Je me souviens d'un petit dessin
humoristique, juste et drôle. C’est un couple qui est assis dans son lit,
chacun sur son oreiller, les bras croisés et l’air contrarié des gens qui sont
en train de se disputer. La dame demande au monsieur : « mais
pourquoi cries-tu si fort ? » Et le monsieur de répondre :
« parce que j’ai tort ! »
Je me rappelle aussi
l’impression ressentie lors de ma première lecture de « L’Art d’avoir
toujours raison » de Schopenhauer : ça m’avait fichu le spleen de
réaliser que certains lecteurs s’en inspireraient sans doute pour défendre leur
point de vue sans écouter celui de l’autre.
Il y a tellement de moments où nous voulons avoir
raison pour justement de très très mauvaises raisons ! Par orgueil, par
égoïsme, par intérêt, par entêtement, par paresse… Du coup, on n’est plus
crédible quant on s’attache à avoir raison pour de bonnes raisons, pour la défense
de nos idéaux plutôt que celle de notre égo.
Mais ce n’est pas facile d’échapper à cette
tentation !
Dans
son « Autoportrait au radiateur », le poète Christian Bobin
raconte ce moment d’un dialogue : « Je réponds n’importe quoi, je
réponds pour arrêter la question, pas pour l’éclairer. » Nous avons à nous
surveiller, régulièrement, de cette tentation de ne pas écouter, et de répondre
seulement pour nous soulager, pour faire taire l’autre, ou pour avoir raison.
C’est un travail régulier et passionnant d’autodiscipline et
d’auto-observation. Par exemple, lorsqu’on s’entraîne à méditer, on s’entraîne
aussi à écouter, à s’observer en train d’écouter. Et on découvre que bien
souvent, on n’écoute pas l’autre qui parle : mais on le juge, on compare
ses convictions avec les nôtres, on prépare ses propres réponses…

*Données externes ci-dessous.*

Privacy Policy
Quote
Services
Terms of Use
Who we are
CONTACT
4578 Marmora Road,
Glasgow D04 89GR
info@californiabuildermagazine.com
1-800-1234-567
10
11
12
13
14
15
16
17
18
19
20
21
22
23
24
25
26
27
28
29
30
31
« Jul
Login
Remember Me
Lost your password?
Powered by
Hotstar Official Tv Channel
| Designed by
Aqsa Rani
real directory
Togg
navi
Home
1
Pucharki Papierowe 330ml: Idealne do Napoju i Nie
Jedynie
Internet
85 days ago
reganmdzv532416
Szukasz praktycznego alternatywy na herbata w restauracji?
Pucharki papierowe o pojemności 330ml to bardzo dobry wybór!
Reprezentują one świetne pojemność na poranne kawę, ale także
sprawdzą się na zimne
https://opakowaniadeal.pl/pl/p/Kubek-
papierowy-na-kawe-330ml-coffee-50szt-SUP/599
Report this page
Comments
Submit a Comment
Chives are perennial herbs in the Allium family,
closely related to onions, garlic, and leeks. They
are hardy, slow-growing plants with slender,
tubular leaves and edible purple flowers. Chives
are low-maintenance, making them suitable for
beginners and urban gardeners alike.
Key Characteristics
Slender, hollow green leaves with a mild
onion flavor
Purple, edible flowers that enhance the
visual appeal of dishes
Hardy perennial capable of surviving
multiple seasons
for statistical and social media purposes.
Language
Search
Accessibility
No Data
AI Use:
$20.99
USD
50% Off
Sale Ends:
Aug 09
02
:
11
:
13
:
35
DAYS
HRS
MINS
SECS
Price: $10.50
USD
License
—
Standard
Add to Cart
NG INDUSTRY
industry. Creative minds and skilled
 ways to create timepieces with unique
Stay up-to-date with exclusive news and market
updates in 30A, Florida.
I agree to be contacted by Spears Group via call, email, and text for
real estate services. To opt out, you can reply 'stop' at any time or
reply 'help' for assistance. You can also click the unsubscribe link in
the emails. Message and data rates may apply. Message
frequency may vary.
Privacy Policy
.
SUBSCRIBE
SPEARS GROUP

Alors qu’en écoutant vraiment autrui, sans chercher à savoir
qui a raison ou qui a tort, en cherchant juste à comprendre comment il voit les
choses, on entre dans un dialogue et on écarte l’affrontement de deux égos
devenus sourds l’un à l’autre…
Et vous, c’était quand
la dernière fois où vous avez senti qu’au lieu d’écouter vous cherchiez à avoir
raison ?
Illustration : un dialogue constructif.
PS : ce texte reprend ma chronique du 19 décembre 2017, dans l'émission de mon ami Ali Rebehi, "Grand bien vous fasse", tous les jours de 10h à 11h sur France Inter.